I jumped from Second Life to There the other day and got thinking about the way that space /feels/ in virtual worlds.
I started wondering what it was that gave space a feeling. I think it comes down to two key elements: camera movement and in-world physics.
To deal with the latter, and I think least important, animations such as running embody a representation of in-world physics. This provides, as it were, a diagetic sense of the feeling of space; that experienced by the character that you control. This is maybe why, to me, it feels secondary.
The primary thing that I think provides this sense of the world (for which I’m not sure there is a name) is camera control. Spaces such as WoW and Second Life give the user pretty rigid camera control, with some mouse of button combination it can seem like one has hold of the camera and is moving it in hard space. Whereas in EvE and There, while each have quite different degrees of control over camera position, the view-point seems to have its own momentum and damping.
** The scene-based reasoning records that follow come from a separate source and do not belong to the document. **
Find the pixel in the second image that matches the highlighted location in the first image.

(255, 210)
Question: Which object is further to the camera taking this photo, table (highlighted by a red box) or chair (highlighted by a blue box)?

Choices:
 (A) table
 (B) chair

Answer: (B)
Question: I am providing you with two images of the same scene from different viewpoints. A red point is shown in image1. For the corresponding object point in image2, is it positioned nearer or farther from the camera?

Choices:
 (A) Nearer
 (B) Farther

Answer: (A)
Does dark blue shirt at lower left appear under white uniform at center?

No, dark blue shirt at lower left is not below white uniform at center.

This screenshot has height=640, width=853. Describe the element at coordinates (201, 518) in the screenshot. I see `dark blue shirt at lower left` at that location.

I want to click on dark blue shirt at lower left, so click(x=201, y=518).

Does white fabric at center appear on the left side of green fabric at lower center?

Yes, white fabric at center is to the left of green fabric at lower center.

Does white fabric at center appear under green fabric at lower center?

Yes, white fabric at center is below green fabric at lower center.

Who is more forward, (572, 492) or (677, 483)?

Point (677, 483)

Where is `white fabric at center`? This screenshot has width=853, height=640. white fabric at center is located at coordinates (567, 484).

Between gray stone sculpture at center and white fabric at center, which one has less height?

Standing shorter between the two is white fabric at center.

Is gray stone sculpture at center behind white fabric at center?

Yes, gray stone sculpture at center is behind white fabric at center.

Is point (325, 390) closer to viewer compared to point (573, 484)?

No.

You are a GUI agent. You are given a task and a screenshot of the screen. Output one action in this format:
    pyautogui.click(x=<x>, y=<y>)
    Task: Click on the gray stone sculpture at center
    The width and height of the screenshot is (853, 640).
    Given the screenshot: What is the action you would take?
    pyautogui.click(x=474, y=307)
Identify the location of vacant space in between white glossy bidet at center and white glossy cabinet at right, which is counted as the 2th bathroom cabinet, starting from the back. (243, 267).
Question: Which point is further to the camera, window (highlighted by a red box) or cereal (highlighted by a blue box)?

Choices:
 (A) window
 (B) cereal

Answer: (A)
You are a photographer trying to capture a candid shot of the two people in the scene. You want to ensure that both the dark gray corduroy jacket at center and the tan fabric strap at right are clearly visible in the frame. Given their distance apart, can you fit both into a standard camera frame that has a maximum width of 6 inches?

I don’t think that one of these is any more realistic than the other. After all the notion of a camera is one of those interface elements that we conveniently internalize in the experience of a virtual world. So in one case we could think of things simulating a phone-cam, in the other a full movie camera. However as the notion of camera also seems to be a mass-less singularity in the virtual space, to me, it seems like we are ascribing these properties to the space itself.
It gets me to wondering (a) how intentional the relationship between the feel of space in a world and the more semiotic sense of a world is (b) what other elements of a virtual space are there that I’m overlooking that make up my senses of it and thus add texture to the experience. (c) Am I write about this feeling of space thing at all, is it just me, is it different things that are in fact creating the effect.